Die EU-Staatschefs haben in Lissabon vereinbart, die EU bis 2010 zum wissensbasierten Wirtschaftsraum zu entwickeln. Was bedeutet das für die Mobilität der europäischen Studierenden?

Man sollte immer träumen in Europa. Ich glaube, es wäre wichtig, dass wir in zehn Jahren zehn Prozent Mobilität in Europa haben. Und dabei sollten wir uns nicht nur auf Erasmus konzentrieren.

Hat Erasmus abgewirtschaftet?

Bei all seinen Mängeln – Erasmus hat den großen Vorteil, dass es das Programm überhaupt gibt. Ich weiß nicht, ob es wirklich klug wäre, Erasmus total umzustülpen.

Aber nur ein Prozent der Studierenden nimmt am Programm teil.

Das ist wenig, aber das ist eine Frage des Haushaltes. Ich denke, dass wir eine Reihe von guten Argumenten finden, damit Erasmus mehr Geld bekommt.

Liegt es nur am Geld?

Erasmus müsste auch Universitäten unterstützen, damit sie Studenten aufnehmen. Das Mobilitätsprogramm ist zu stark darauf orientiert, Universitäten dabei zu unterstützen, ihre Studenten auf andere Universitäten ziehen zu lassen. Zweitens sollten Studenten, die im Ausland studieren, weiterhin Anrecht auf ihre nationalen staatlichen Beihilfen haben. Man könnte das aber mittels gegenseitiger Abkommen regeln, vorausgesetzt, die einzelnen Länder machen mit.

Wieso erwarten Sie Widerstand?

Die Bildungsminister sind sich meistens einig, aber besser ist es, wenn sie auch die Unterstützung ihrer Finanzminister haben.

Im Juni endet die Luxemburgische Ratspräsidentschaft. Welche bildungspolitischen Ziele sollen bis dahin noch erreicht werden?

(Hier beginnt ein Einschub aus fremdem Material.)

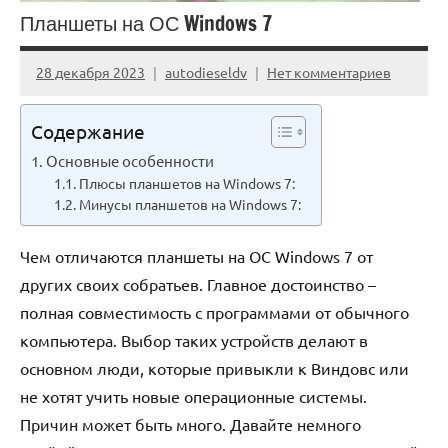
Планшеты на ОС Windows 7
28 декабря 2023
autodieseldv
Нет комментариев
Содержание
Основные особенности
Плюсы планшетов на Windows 7:
Минусы планшетов на Windows 7:
Чем отличаются планшеты на ОС Windows 7 от
других своих собратьев. Главное достоинство –
полная совместимость с программами от обычного
компьютера. Выбор таких устройств делают в
основном люди, которые привыкли к Виндовс или
не хотят учить новые операционные системы.
Причин может быть много. Давайте немного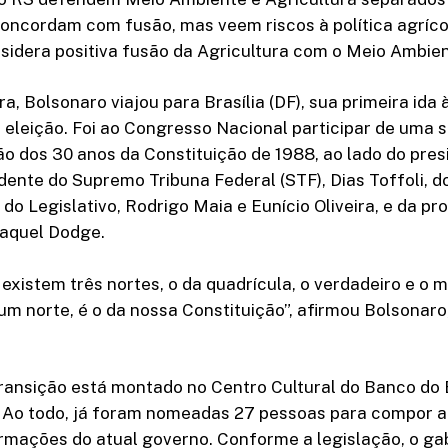
concordam com fusão, mas veem riscos à política agríco
sidera positiva fusão da Agricultura com o Meio Ambie
a, Bolsonaro viajou para Brasília (DF), sua primeira ida 
 eleição. Foi ao Congresso Nacional participar de uma 
 dos 30 anos da Constituição de 1988, ao lado do pres
dente do Supremo Tribuna Federal (STF), Dias Toffoli, d
do Legislativo, Rodrigo Maia e Eunício Oliveira, e da pr
Raquel Dodge.
 existem três nortes, o da quadrícula, o verdadeiro e o 
m norte, é o da nossa Constituição”, afirmou Bolsonar
ransição está montado no Centro Cultural do Banco do B
. Ao todo, já foram nomeadas 27 pessoas para compor a
rmações do atual governo. Conforme a legislação, o ga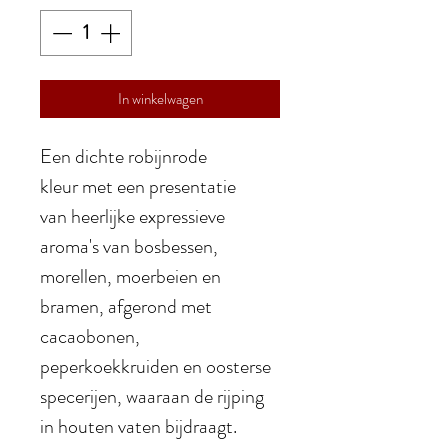
In winkelwagen
Een dichte robijnrode
kleur met een presentatie
van heerlijke expressieve
aroma's van bosbessen,
morellen, moerbeien en
bramen, afgerond met
cacaobonen,
peperkoekkruiden en oosterse
specerijen, waaraan de rijping
in houten vaten bijdraagt.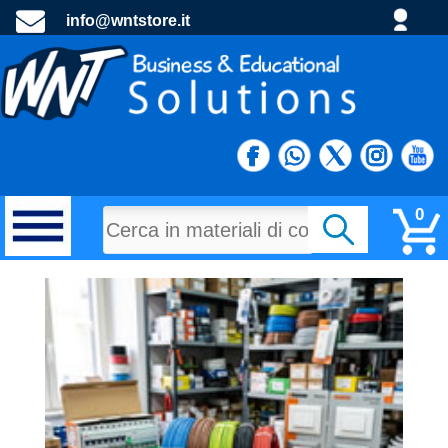
info@wntstore.it
0
MATERIALI DI CONSUMO
PROGETTI E MATERIALE PROMOZIONALE
TECNOLOGIA E DIDATTTICA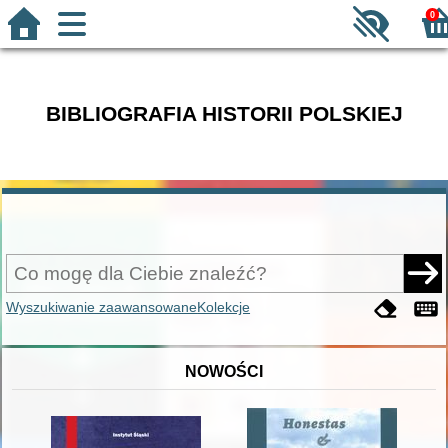
0
BIBLIOGRAFIA HISTORII POLSKIEJ
Wyszukiwanie zaawansowane
Kolekcje
NOWOŚCI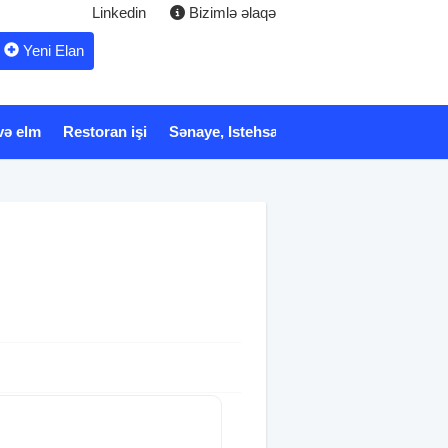
Linkedin
Bizimlə əlaqə
Yeni Elan
və elm
Restoran işi
Sənaye, Istehsalat
Xidmət
Tibb və 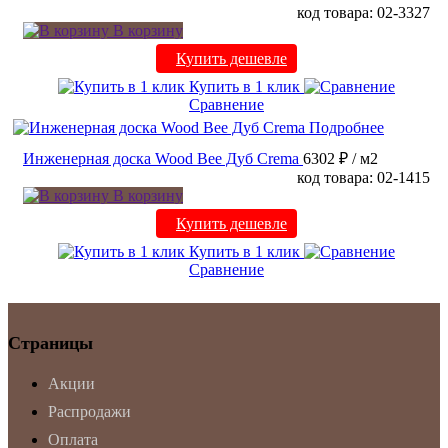
код товара: 02-3327
В корзину
Купить дешевле
Купить в 1 клик
Сравнение
Подробнее
Инженерная доска Wood Bee Дуб Crema
6302 ₽
/ м2
код товара: 02-1415
В корзину
Купить дешевле
Купить в 1 клик
Сравнение
Страницы
Акции
Распродажи
Оплата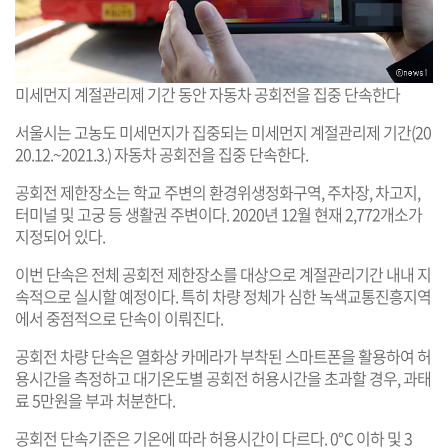
미세먼지 계절관리제 기간 동안 자동차 공회전을 집중 단속한다
서울시는 고농도 미세먼지가 집중되는 미세먼지 계절관리제 기간(20
20.12.~2021.3.) 자동차 공회전을 집중 단속한다.
공회전 제한장소는 학교 주변의 환경위생정화구역, 주차장, 차고지,
터미널 및 고궁 등 생활권 주변이다. 2020년 12월 현재 2,772개소가
지정되어 있다.
이번 단속은 전체 공회전 제한장소를 대상으로 계절관리기간 내내 지
속적으로 실시할 예정이다. 특히 차량 정체가 심한 녹색교통진흥지역
에서 중점적으로 단속이 이뤄진다.
공회전 차량 단속은 열화상 카메라가 부착된 스마트폰을 활용하여 허
용시간을 측정하고 대기온도별 공회전 허용시간을 초과할 경우, 과태
료 5만원을 부과 처분한다.
공회전 단속기준은 기온에 따라 허용시간이 다르다. 0℃ 이하 및 3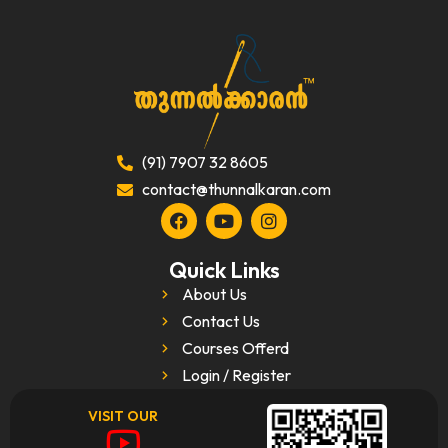
(91) 7907 32 8605
contact@thunnalkaran.com
Quick Links
About Us
Contact Us
Courses Offerd
Login / Register
VISIT OUR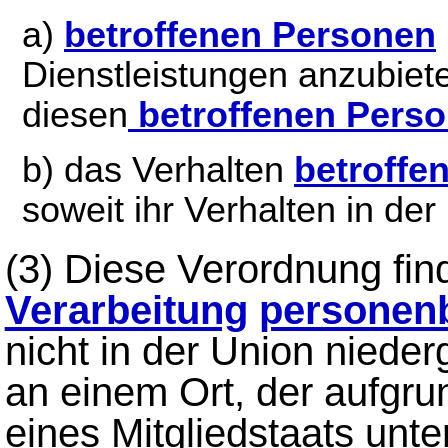
a)
betroffenen Personen
Dienstleistungen anzubiet
diesen
betroffenen Pers
b) das Verhalten
betroffe
soweit ihr Verhalten in der 
(3) Diese Verordnung fi
Verarbeitung
personen
nicht in der Union niede
an einem Ort, der aufgr
eines Mitgliedstaats unter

Es geht uns sehr darum, dass die Staaten das Ziel der Europäischen Kommission, 1,14 Prozent des Bruttoinlandsprodukts in Forschung und Entwicklung zu investieren, umsetzen. Wir hoffen noch zu einer Vereinbarung zu kommen, die zwischen beiden Extremen liegt. Es gibt nämlich einige Länder, unter ihnen Deutschland, die auf einem Prozent festkleben. Dann sind viele europäische Träume sehr schnell ausgeträumt.